Texte fourni:

Mais revenons à l'anecdote dont nous venons de mettre le récit sous les yeux de nos lecteurs, et reconnaissons dans tous les actes qui ont amené la perte des trois jeunes filles, toute l'astuce d'un homme qui serait expérimenté dans les secrets de la fourberie. Voyez cet enfant de quinze ans se glisser près d'une famille pauvre mais honnête, déployer toutes les ressources de la duplicité pour

nouer et suivre ensuite une double intrigue avec ses deux premières victimes. Quelle adresse n'a-t-il pas fallu pour éviter les confidences réciproques des deux sœurs, et pour composer son visage et régler sa conduite de manière à tromper les regards également investigateurs de deux amantes! Oh! il y a là plus que des actes de libertinage! et puis, ces soins prodigués aux deux infortunées pour prévenir les conséquences d'une première faute, il y a en cela un aplomb bien précoce, et puis enfin, voyez cette aggravation de duplicité après l'enlèvement de Sophie; regardez ce jeune homme de seize ans qui trompe pendant six mois les yeux exercés de la police, et qui ne succombe dans sa lutte avec elle que par suite de la nécessité dans laquelle il s'est trouvé d'avoir une confidente qui vend ensuite son secret. Il y a bien là le germe d'un diplomate.

Données fournies:
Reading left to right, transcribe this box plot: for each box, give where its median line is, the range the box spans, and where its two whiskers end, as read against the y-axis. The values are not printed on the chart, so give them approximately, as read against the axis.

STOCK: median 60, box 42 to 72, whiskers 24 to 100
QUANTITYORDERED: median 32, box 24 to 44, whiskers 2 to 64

Consigne écrite 1: Indiquez si chacune des affirmations suivantes concorde avec le texte fourni, en répondant par oui ou par non et en citant mot pour mot les termes du texte qui tranchent. (a) Le jeune homme avait quinze ans quand il s'est introduit auprès de la famille. (b) La famille est présentée comme riche. (c) Le jeune homme a échappé à la police pendant un an.
Consigne écrite 2: Reproduisez fidèlement le passage du texte fourni situé entre « nouer et suivre » et « germe d'un diplomate. », bornes incluses.

Zone de réponse 1:
(a) Oui : « cet enfant de quinze ans se glisser près d'une famille pauvre mais honnête ».
(b) Non : « une famille pauvre mais honnête ».
(c) Non : « qui trompe pendant six mois les yeux exercés de la police ».

Zone de réponse 2:
nouer et suivre ensuite une double intrigue avec ses deux premières victimes. Quelle adresse n'a-t-il pas fallu pour éviter les confidences réciproques des deux sœurs, et pour composer son visage et régler sa conduite de manière à tromper les regards également investigateurs de deux amantes! Oh! il y a là plus que des actes de libertinage! et puis, ces soins prodigués aux deux infortunées pour prévenir les conséquences d'une première faute, il y a en cela un aplomb bien précoce, et puis enfin, voyez cette aggravation de duplicité après l'enlèvement de Sophie; regardez ce jeune homme de seize ans qui trompe pendant six mois les yeux exercés de la police, et qui ne succombe dans sa lutte avec elle que par suite de la nécessité dans laquelle il s'est trouvé d'avoir une confidente qui vend ensuite son secret. Il y a bien là le germe d'un diplomate.